GIVEN RECORDS =
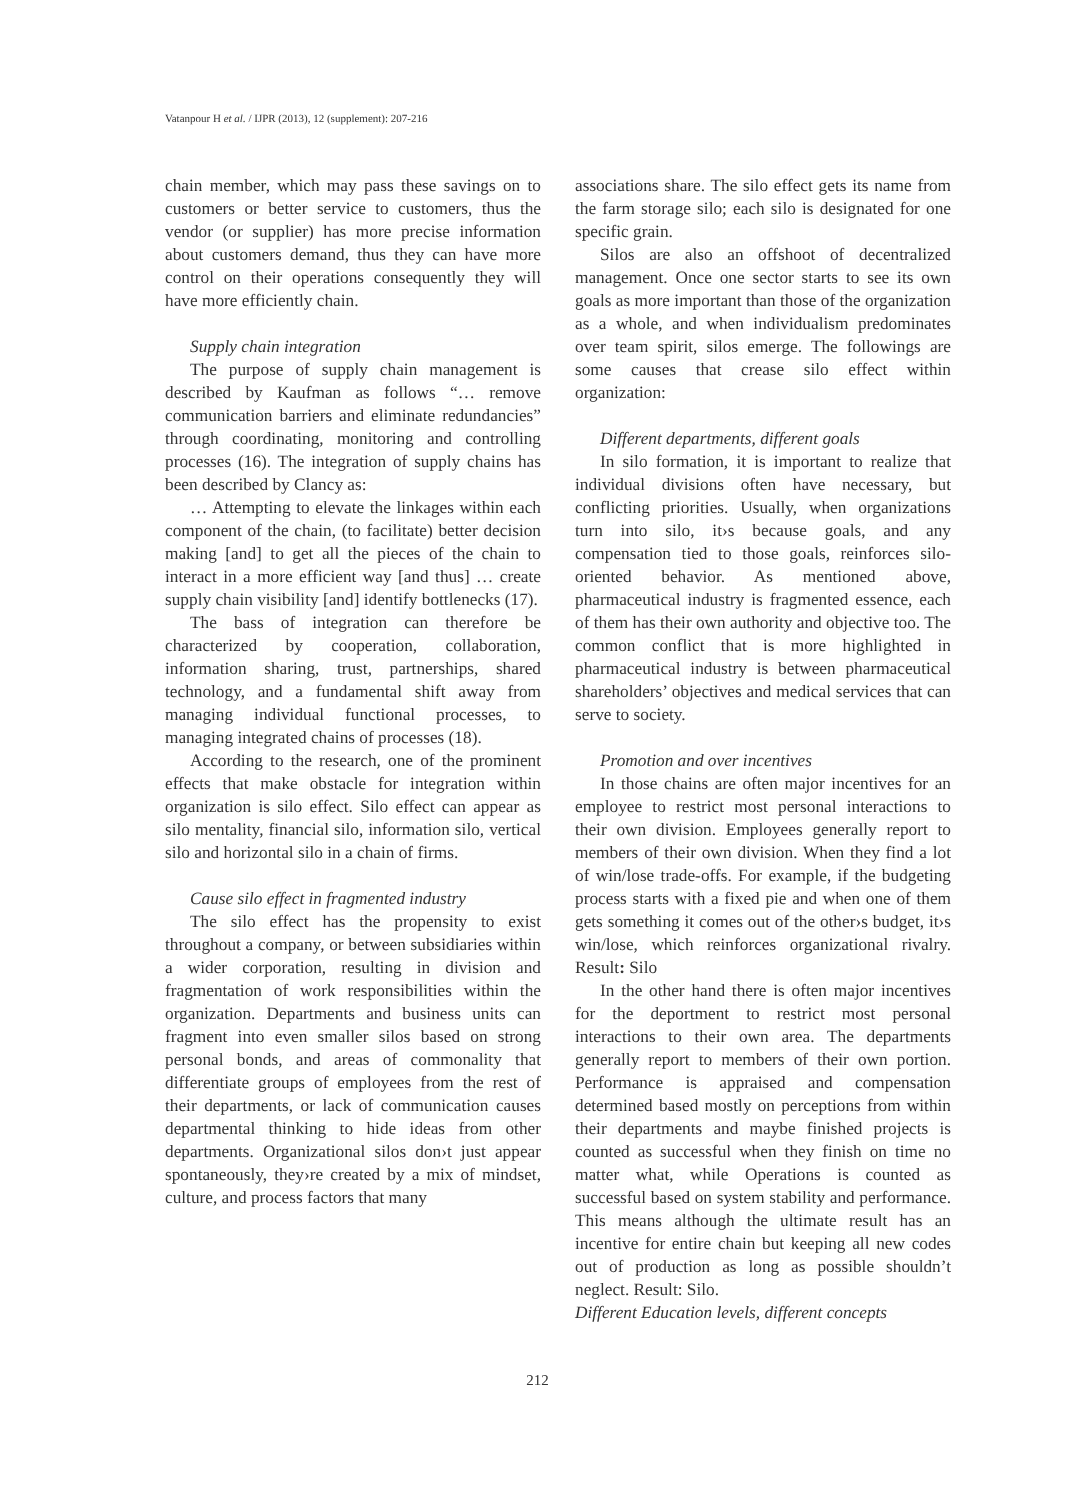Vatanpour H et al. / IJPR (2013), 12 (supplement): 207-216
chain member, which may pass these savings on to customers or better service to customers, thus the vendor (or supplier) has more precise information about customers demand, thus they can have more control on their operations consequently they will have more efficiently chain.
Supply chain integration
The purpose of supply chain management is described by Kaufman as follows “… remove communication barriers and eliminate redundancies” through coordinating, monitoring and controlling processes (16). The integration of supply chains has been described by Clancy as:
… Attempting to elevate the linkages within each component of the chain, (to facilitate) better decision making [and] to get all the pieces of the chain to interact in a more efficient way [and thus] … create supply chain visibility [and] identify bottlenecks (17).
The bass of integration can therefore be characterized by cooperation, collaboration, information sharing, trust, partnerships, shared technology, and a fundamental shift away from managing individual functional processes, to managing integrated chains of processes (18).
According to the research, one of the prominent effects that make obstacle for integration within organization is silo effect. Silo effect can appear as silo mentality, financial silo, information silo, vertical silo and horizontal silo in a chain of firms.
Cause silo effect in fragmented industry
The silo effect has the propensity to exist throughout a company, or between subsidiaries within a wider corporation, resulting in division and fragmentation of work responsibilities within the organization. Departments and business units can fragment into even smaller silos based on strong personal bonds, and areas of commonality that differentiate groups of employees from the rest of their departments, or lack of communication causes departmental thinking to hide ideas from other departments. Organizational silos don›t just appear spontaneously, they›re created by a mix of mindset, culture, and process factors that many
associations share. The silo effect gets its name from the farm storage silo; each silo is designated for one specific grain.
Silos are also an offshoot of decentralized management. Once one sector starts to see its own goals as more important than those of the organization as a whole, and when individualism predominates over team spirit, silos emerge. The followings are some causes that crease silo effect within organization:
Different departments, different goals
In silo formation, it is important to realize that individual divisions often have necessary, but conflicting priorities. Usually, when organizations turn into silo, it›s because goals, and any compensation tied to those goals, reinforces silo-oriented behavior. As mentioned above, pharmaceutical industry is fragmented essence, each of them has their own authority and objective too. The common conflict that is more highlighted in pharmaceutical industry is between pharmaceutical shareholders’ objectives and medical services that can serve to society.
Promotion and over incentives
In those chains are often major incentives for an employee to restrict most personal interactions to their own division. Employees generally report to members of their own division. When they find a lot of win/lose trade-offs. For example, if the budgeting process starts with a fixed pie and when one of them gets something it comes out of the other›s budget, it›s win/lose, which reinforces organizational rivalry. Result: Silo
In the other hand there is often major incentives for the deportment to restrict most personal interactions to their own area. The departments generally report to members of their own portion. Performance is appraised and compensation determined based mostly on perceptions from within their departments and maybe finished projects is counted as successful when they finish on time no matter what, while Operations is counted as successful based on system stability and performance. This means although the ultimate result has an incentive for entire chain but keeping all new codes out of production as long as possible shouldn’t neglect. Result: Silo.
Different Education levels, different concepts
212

WHAT YOU HAVE TO DO = Wherever the string "fragmented" appears in the listing above, show the whole line.

EXERCISE OUTPUT =
Cause silo effect in fragmented industry
In silo formation, it is important to realize that individual divisions often have necessary, but conflicting priorities. Usually, when organizations turn into silo, it›s because goals, and any compensation tied to those goals, reinforces silo-oriented behavior. As mentioned above, pharmaceutical industry is fragmented essence, each of them has their own authority and objective too. The common conflict that is more highlighted in pharmaceutical industry is between pharmaceutical shareholders’ objectives and medical services that can serve to society.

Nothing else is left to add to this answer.